Shorter descriptions cost fewer tokens and are easier for agents to parse. Every sentence should earn its place.

Completeness4/5

Given the tool's complexity, does the description cover enough for an agent to succeed on first attempt?

For a zero-parameter read tool with no output schema, the description provides good context about what data is returned and what isn't. It could be more complete by describing the return format (e.g., list structure) or any behavioral constraints, but it adequately covers the essential information given the tool's simplicity.

Complex tools with many parameters or behaviors need more documentation. Simple tools need less. This dimension scales expectations accordingly.

Parameters4/5

Does the description clarify parameter syntax, constraints, interactions, or defaults beyond what the schema provides?

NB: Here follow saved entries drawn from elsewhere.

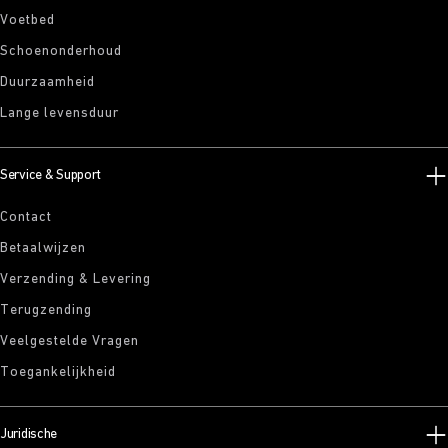
Voetbed
Schoenonderhoud
Duurzaamheid
Lange levensduur
Service & Support
Contact
Betaalwijzen
Verzending & Levering
Terugzending
Veelgestelde Vragen
Toegankelijkheid
Juridische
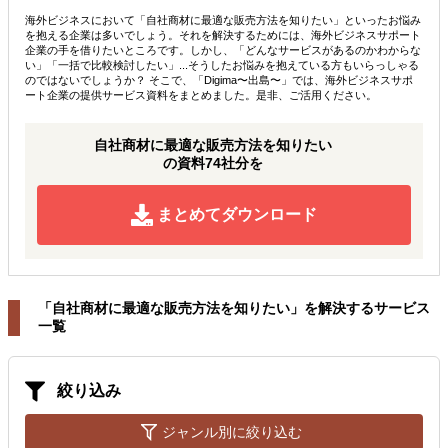
海外ビジネスにおいて「自社商材に最適な販売方法を知りたい」といったお悩み
を抱える企業は多いでしょう。それを解決するためには、海外ビジネスサポート
企業の手を借りたいところです。しかし、「どんなサービスがあるのかわからな
い」「一括で比較検討したい」...そうしたお悩みを抱えている方もいらっしゃる
のではないでしょうか？ そこで、「Digima〜出島〜」では、海外ビジネスサポ
ート企業の提供サービス資料をまとめました。是非、ご活用ください。
自社商材に最適な販売方法を知りたい
の資料74社分を
まとめてダウンロード
「自社商材に最適な販売方法を知りたい」を解決するサービス
一覧
絞り込み
ジャンル別に絞り込む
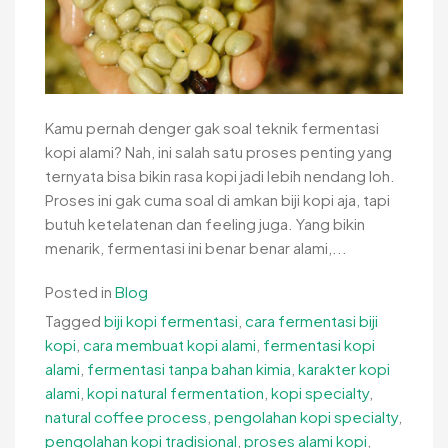
Kamu pernah denger gak soal teknik fermentasi
kopi alami? Nah, ini salah satu proses penting yang
ternyata bisa bikin rasa kopi jadi lebih nendang loh.
Proses ini gak cuma soal di amkan biji kopi aja, tapi
butuh ketelatenan dan feeling juga. Yang bikin
menarik, fermentasi ini benar benar alami,...
Posted in
Blog
Tagged
biji kopi fermentasi
,
cara fermentasi biji
kopi
,
cara membuat kopi alami
,
fermentasi kopi
alami
,
fermentasi tanpa bahan kimia
,
karakter kopi
alami
,
kopi natural fermentation
,
kopi specialty
,
natural coffee process
,
pengolahan kopi specialty
,
pengolahan kopi tradisional
,
proses alami kopi
,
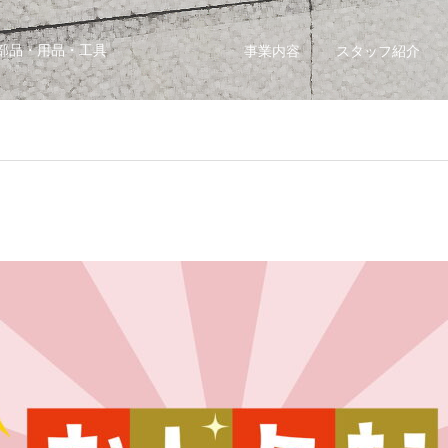
部品・用品・工具
事業内容
スタッフ紹介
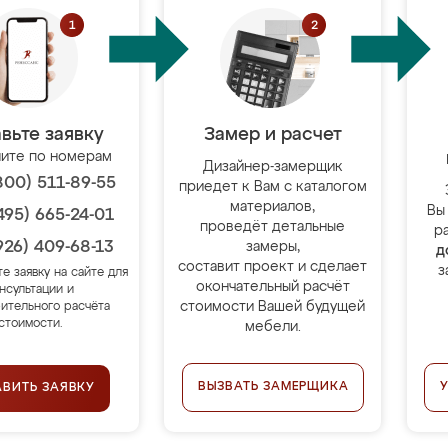
вьте заявку
Замер и расчет
ите по номерам
Дизайнер-замерщик
800) 511-89-55
приедет к Вам с каталогом
материалов,
Вы
495) 665-24-01
проведёт детальные
р
926) 409-68-13
замеры,
д
составит проект и сделает
з
те заявку на сайте для
окончательный расчёт
нсультации и
стоимости Вашей будущей
ительного расчёта
стоимости.
мебели.
ВЫЗВАТЬ ЗАМЕРЩИКА
АВИТЬ ЗАЯВКУ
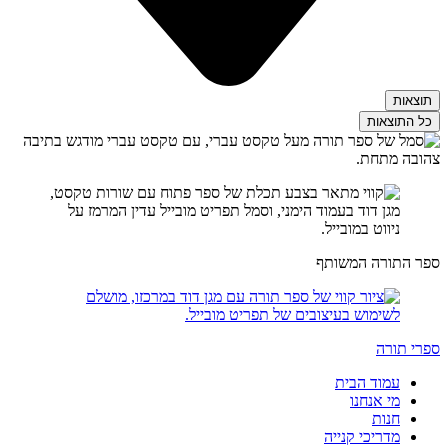
תוצאות
כל התוצאות
ספר התורה המשותף
ספרי תורה
עמוד הבית
מי אנחנו
חנות
מדריכי קנייה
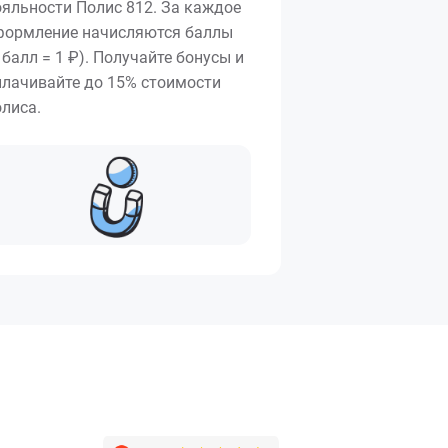
ояльности Полис 812. За каждое
формление начисляются баллы
 балл = 1 ₽). Получайте бонусы и
плачивайте до 15% стоимости
олиса.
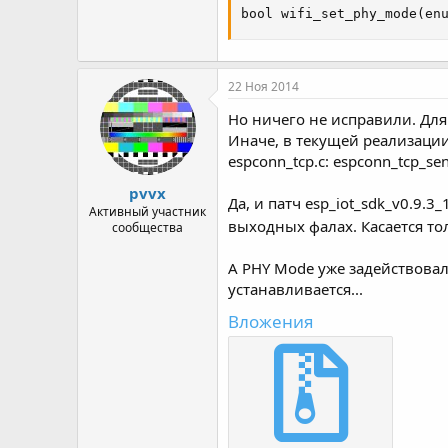
bool wifi_set_phy_mode(en
22 Ноя 2014
Но ничего не исправили. Для 
Иначе, в текущей реализации
espconn_tcp.c: espconn_tcp_sen
pvvx
Да, и патч esp_iot_sdk_v0.9.
Активный участник
выходных фалах. Касается то
сообщества
А PHY Mode уже задействовал
устанавливается...
Вложения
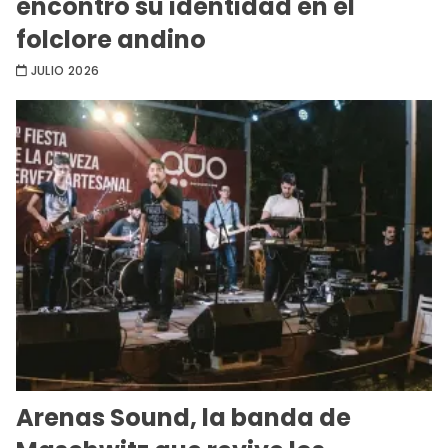
encontró su identidad en el
folclore andino
JULIO 2026
Arenas Sound, la banda de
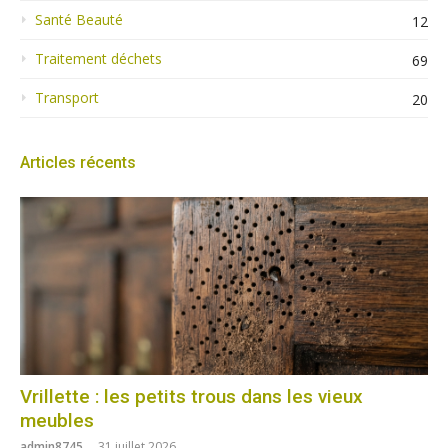
Santé Beauté
12
Traitement déchets
69
Transport
20
Articles récents
Vrillette : les petits trous dans les vieux
meubles
admin8745
31 juillet 2026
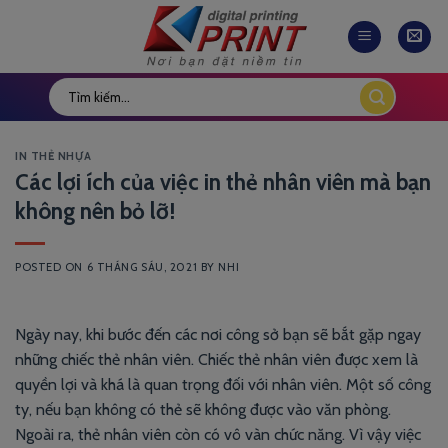
Skip
to
content
IN THẺ NHỰA
Các lợi ích của việc in thẻ nhân viên mà bạn
không nên bỏ lỡ!
POSTED ON
6 THÁNG SÁU, 2021
BY
NHI
Ngày nay, khi bước đến các nơi công sở bạn sẽ bắt gặp ngay
những chiếc thẻ nhân viên. Chiếc thẻ nhân viên được xem là
quyền lợi và khá là quan trọng đối với nhân viên. Một số công
ty, nếu bạn không có thẻ sẽ không được vào văn phòng.
Ngoài ra, thẻ nhân viên còn có vô vàn chức năng. Vì vậy việc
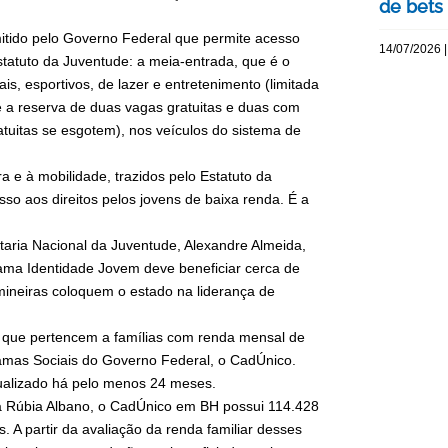
de bets
itido pelo Governo Federal que permite acesso
14/07/2026 |
statuto da Juventude: a meia-entrada, que é o
is, esportivos, de lazer e entretenimento (limitada
 e a reserva de duas vagas gratuitas e duas com
tuitas se esgotem), nos veículos do sistema de
 e à mobilidade, trazidos pelo Estatuto da
sso aos direitos pelos jovens de baixa renda. É a
taria Nacional da Juventude, Alexandre Almeida,
rama Identidade Jovem deve beneficiar cerca de
mineiras coloquem o estado na liderança de
 que pertencem a famílias com renda mensal de
ramas Sociais do Governo Federal, o CadÚnico.
tualizado há pelo menos 24 meses.
a Rúbia Albano, o CadÚnico em BH possui 114.428
os. A partir da avaliação da renda familiar desses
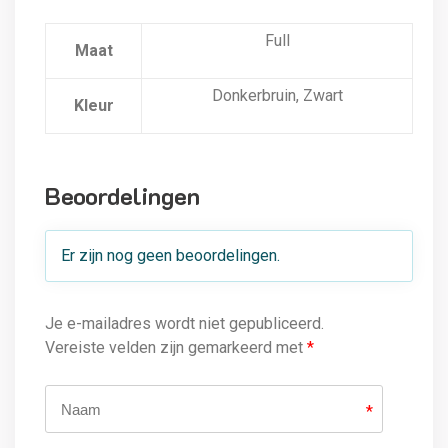
Full
Maat
Donkerbruin, Zwart
Kleur
Beoordelingen
Er zijn nog geen beoordelingen.
Je e-mailadres wordt niet gepubliceerd.
Vereiste velden zijn gemarkeerd met
*
*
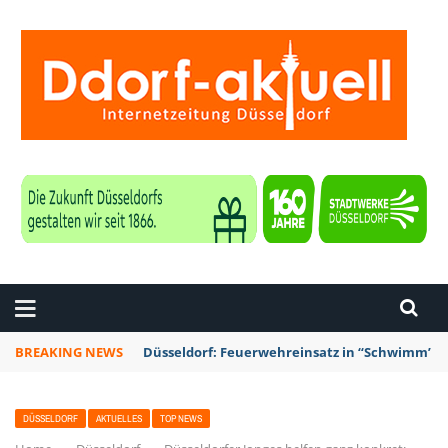
ZEITUNG DÜSSELDORF
BREAKING NEWS
Düsseldorf: Punk-Bahn-Fahrt mit Dosenbier u
DÜSSELDORF
AKTUELLES
TOP NEWS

The tool has 0 parameters with 100% schema description coverage, so the schema already fully documents the lack of inputs. The description appropriately doesn't add parameter information, maintaining focus on the tool's purpose and output behavior.

Input schemas describe structure but not intent. Descriptions should explain non-obvious parameter relationships and valid value ranges.

Purpose5/5

Does the description clearly state what the tool does and how it differs from similar tools?

The description clearly states the specific action ('List all available services') and resource ('services registered in Aegis'), distinguishing it from siblings like health checks or proxy requests. It specifies what information is returned (service names, auth types, allowed domains) and explicitly excludes secrets.

Agents choose between tools based on descriptions. A clear purpose with a specific verb and resource helps agents select the right tool.

Usage Guidelines4/5

Does the description explain when to use this tool, when not to, or what alternatives exist?

The description implies usage context by stating it returns service metadata, suggesting it's for discovery or auditing purposes. However, it doesn't explicitly state when to use this tool versus alternatives or provide any exclusion criteria, leaving some guidance gaps.

Agents often have multiple tools that could apply. Explicit usage guidance like "use X instead of Y when Z" prevents misuse.